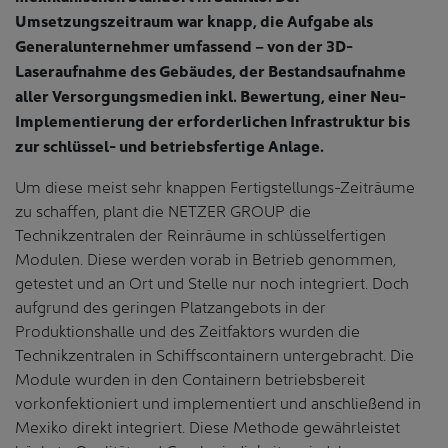
Umsetzungszeitraum war knapp, die
Aufgabe als
Generalunternehmer umfassend – von der 3D-
Laseraufnahme des Gebäudes, der Bestandsaufnahme
aller Versorgungsmedien inkl. Bewertung, einer Neu-
Implementierung der erforderlichen Infrastruktur bis
zur schlüssel- und
betriebsfertige Anlage.
Um diese meist sehr knappen Fertigstellungs-Zeiträume
zu schaffen, plant die NETZER GROUP die
Technikzentralen der Reinräume in schlüsselfertigen
Modulen. Diese werden vorab in Betrieb genommen,
getestet und an Ort und Stelle nur noch integriert. Doch
aufgrund des geringen Platzangebots in der
Produktionshalle und des Zeitfaktors wurden die
Technikzentralen in Schiffscontainern untergebracht. Die
Module wurden in den Containern betriebsbereit
vorkonfektioniert und implementiert und anschließend in
Mexiko direkt integriert. Diese Methode gewährleistet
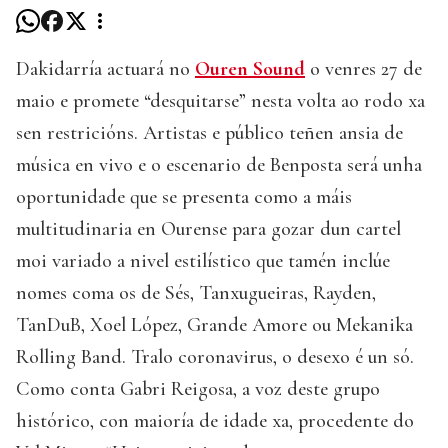
Dakidarría actuará no
Ouren Sound
o venres 27 de
maio e promete “desquitarse” nesta volta ao rodo xa
sen restricións. Artistas e público teñen ansia de
música en vivo e o escenario de Benposta será unha
oportunidade que se presenta como a máis
multitudinaria en Ourense para gozar dun cartel
moi variado a nivel estilístico que tamén inclúe
nomes coma os de Sés, Tanxugueiras, Rayden,
TanDuB, Xoel López, Grande Amore ou Mekanika
Rolling Band. Tralo coronavirus, o desexo é un só.
Como conta Gabri Reigosa, a voz deste grupo
histórico, con maioría de idade xa, procedente do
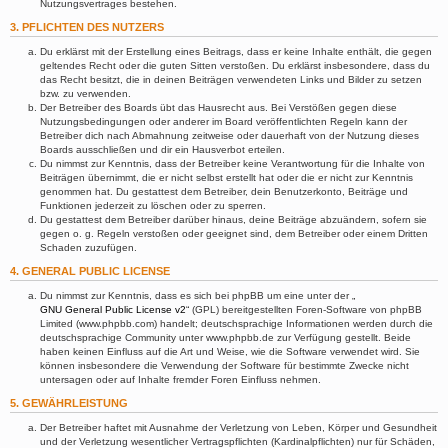
Nutzungsvertrages bestehen.
3. PFLICHTEN DES NUTZERS
Du erklärst mit der Erstellung eines Beitrags, dass er keine Inhalte enthält, die gegen
geltendes Recht oder die guten Sitten verstoßen. Du erklärst insbesondere, dass du
das Recht besitzt, die in deinen Beiträgen verwendeten Links und Bilder zu setzen
bzw. zu verwenden.
Der Betreiber des Boards übt das Hausrecht aus. Bei Verstößen gegen diese
Nutzungsbedingungen oder anderer im Board veröffentlichten Regeln kann der
Betreiber dich nach Abmahnung zeitweise oder dauerhaft von der Nutzung dieses
Boards ausschließen und dir ein Hausverbot erteilen.
Du nimmst zur Kenntnis, dass der Betreiber keine Verantwortung für die Inhalte von
Beiträgen übernimmt, die er nicht selbst erstellt hat oder die er nicht zur Kenntnis
genommen hat. Du gestattest dem Betreiber, dein Benutzerkonto, Beiträge und
Funktionen jederzeit zu löschen oder zu sperren.
Du gestattest dem Betreiber darüber hinaus, deine Beiträge abzuändern, sofern sie
gegen o. g. Regeln verstoßen oder geeignet sind, dem Betreiber oder einem Dritten
Schaden zuzufügen.
4. GENERAL PUBLIC LICENSE
Du nimmst zur Kenntnis, dass es sich bei phpBB um eine unter der „
GNU General Public License v2
“ (GPL) bereitgestellten Foren-Software von phpBB
Limited (www.phpbb.com) handelt; deutschsprachige Informationen werden durch die
deutschsprachige Community unter www.phpbb.de zur Verfügung gestellt. Beide
haben keinen Einfluss auf die Art und Weise, wie die Software verwendet wird. Sie
können insbesondere die Verwendung der Software für bestimmte Zwecke nicht
untersagen oder auf Inhalte fremder Foren Einfluss nehmen.
5. GEWÄHRLEISTUNG
Der Betreiber haftet mit Ausnahme der Verletzung von Leben, Körper und Gesundheit
und der Verletzung wesentlicher Vertragspflichten (Kardinalpflichten) nur für Schäden,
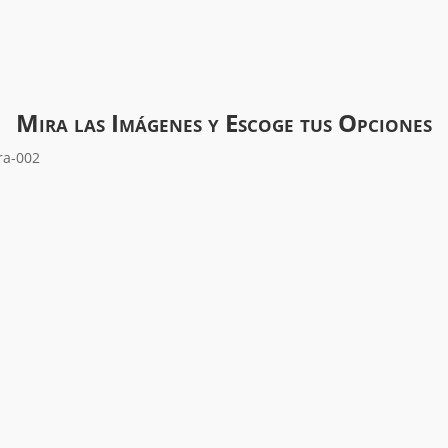
Mira las Imágenes y Escoge tus Opciones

++++++++++++++++++++

_WORK ITEM_
Please give back, exactly as it stands above, the stretch from the line with "genommen hat. Du" through the line with "4. GENERAL PUBLIC LICENSE", and no line outside it.

_ANSWER TO THIS PROBLEM_
genommen hat. Du gestattest dem Betreiber, dein Benutzerkonto, Beiträge und
Funktionen jederzeit zu löschen oder zu sperren.
Du gestattest dem Betreiber darüber hinaus, deine Beiträge abzuändern, sofern sie
gegen o. g. Regeln verstoßen oder geeignet sind, dem Betreiber oder einem Dritten
Schaden zuzufügen.
4. GENERAL PUBLIC LICENSE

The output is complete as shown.